Highlighting record-low interest rates and the state government’s first home buyer’s grant, which currently stands at $10,000 for metropolitan homes and $20,000 for newly built regional homes, Herron Todd White dubbed the Melbourne market as “favourable” for those looking to buy their first home.
Buying opportunities are further supported by incoming infrastructure, including the Neometro’s development, which is set to benefit the property market of , one of Melbourne’s growing inner-city suburbs.
MaxCap Group, a leading commercial real estate debt specialist, proudly announced the closing of a construction finance facility for Neometro’s development on 5 May 2020, supporting the development of design-focused, higher-end residential projects by one of the most established and trusted players in the Melbourne apartment market.
Less than five kilometres north of Melbourne’s central business district, 17 Union Street is a sustainable seven-star energy-rated, mixed-use development comprising of 39 residential apartments, two ground floor retail units and a rooftop garden.
The site is close to retail, hospitality and educational institutions and is located directly opposite Jewell Train Station.
At the end of the day, investors need not panic about the current state of the Australian property market, La Trobe Financial’s chief investment officer Chris Andrews said.
“The property market is in hibernation, and conventional price signals – like auction clearance rates and the things we often look at being really useful leading indicators – for the time being, they are sidelined,” he said.

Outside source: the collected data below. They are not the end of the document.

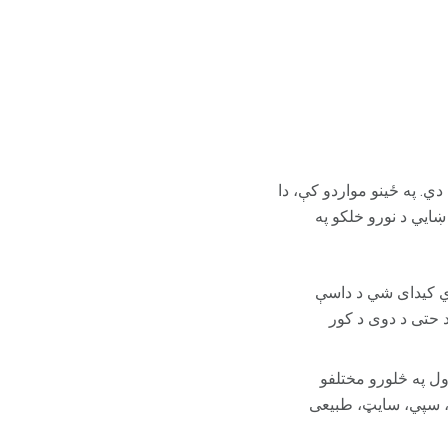
دي. په ځینو مواردو کې، دا
ښايي د نورو خلکو په
ادي کیدای شي د داسې
د حتی د دوی د کور
ول په څلورو مختلفو
، سپي، سایټ، طبیعی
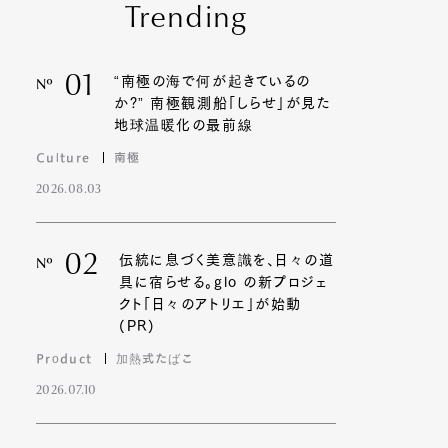
Trending
01
“南極の海で何が起きているの
Nº
か?” 南極観測船「しらせ」が見た
地球温暖化の最前線
Culture
南極
2026.08.03
02
伝統に息づく美意識を、日々の道
Nº
具に宿らせる。glo の新プロジェ
クト「日々のアトリエ」が始動
(PR)
Product
加熱式たばこ
2026.07.10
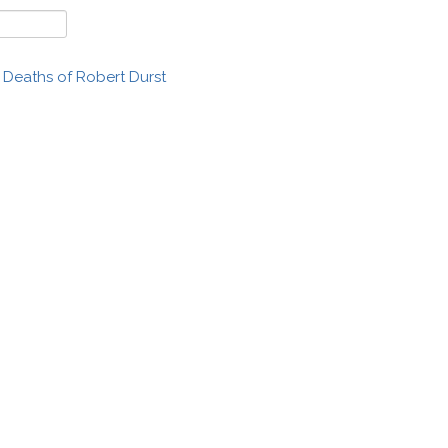
d Deaths of Robert Durst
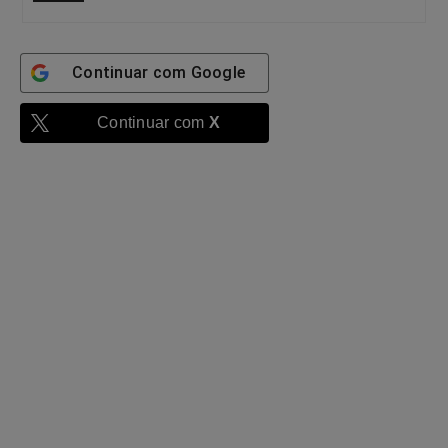
Continuar com
Google
Continuar com
X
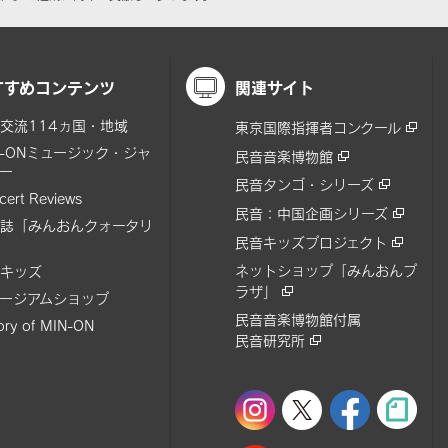
すすめコンテンツ
関連サイト
交流114ヵ国・地域
東京国際指揮者コンクール
N-ONミュージック・ジャ
民音音楽博物館
ー
民音タンゴ・シリーズ
cert Reviews
民音：中国企画シリーズ
誌「みんおんクォータリ
民音キッズプロジェクト
ネットショップ「みんおんプ
キッズ
ラザ」
ージアムショップ
民音音楽博物館付属
tory of MIN-ON
民音研究所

While commentary and analysis around the property market will continue, investors are advised to “always remember when you are reading that – it’s based on a small number of unusual transactions”.
Post-hibernation, Mr Andrews said housing supply “is likely to be sticky and unresponsive.”

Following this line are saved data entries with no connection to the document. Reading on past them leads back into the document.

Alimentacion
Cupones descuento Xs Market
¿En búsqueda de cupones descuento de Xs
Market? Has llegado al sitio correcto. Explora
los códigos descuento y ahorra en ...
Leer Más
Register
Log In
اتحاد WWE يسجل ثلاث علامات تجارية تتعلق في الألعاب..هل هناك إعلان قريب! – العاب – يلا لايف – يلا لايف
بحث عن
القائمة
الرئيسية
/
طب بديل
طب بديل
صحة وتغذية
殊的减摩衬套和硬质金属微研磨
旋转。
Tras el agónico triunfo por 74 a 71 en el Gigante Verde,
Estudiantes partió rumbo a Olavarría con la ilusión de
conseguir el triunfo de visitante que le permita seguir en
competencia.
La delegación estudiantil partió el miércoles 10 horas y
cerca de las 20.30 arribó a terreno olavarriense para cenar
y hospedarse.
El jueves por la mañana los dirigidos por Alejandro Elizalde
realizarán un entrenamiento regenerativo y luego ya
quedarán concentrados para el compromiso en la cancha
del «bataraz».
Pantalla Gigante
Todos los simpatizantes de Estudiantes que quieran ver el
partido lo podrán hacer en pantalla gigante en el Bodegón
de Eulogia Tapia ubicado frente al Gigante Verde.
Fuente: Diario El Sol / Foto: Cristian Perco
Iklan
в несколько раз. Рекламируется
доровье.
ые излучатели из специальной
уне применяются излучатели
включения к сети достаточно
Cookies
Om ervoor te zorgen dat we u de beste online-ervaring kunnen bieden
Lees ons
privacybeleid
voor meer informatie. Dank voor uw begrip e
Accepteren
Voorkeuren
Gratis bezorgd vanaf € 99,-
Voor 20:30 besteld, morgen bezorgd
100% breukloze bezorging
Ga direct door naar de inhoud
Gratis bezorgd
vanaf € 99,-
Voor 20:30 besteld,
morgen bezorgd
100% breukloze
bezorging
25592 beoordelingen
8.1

“The effect on the supply side is just beginning to show in the data, so expect a decline in approvals to accelerate over the next few months as banks restrict credit to developers and prospective purchasers put plans on hold. This will help put an effective floor under house prices,” he said.
Even with a conservative economic outlook, house prices are predicted to retrace by no more than 8 to 12 per cent.
Still, when compared to the increases seen in Sydney and Melbourne just over the last 12 months, where Sydney was up 14.3 per cent and Melbourne was up 12.4 per cent, property holders generally have substantial buffers in place, Mr Andrews highlighted.
“When you take into account the substantial lead time in getting the project to approval, and then of course actually completing the construction post-approval, you can get a sense of the stickiness of the supply side as we come out of the hibernation phase,” he explained further.
“That’s the sort of dynamic that’s driven the resilience of housing markets in prior correction events. If you want to baseline your thinking about property in a moment of volatility, there it is.”
Ultimately, there’s “certainly no need for particular concern or panic about the property markets at present,” Mr Andrews concluded.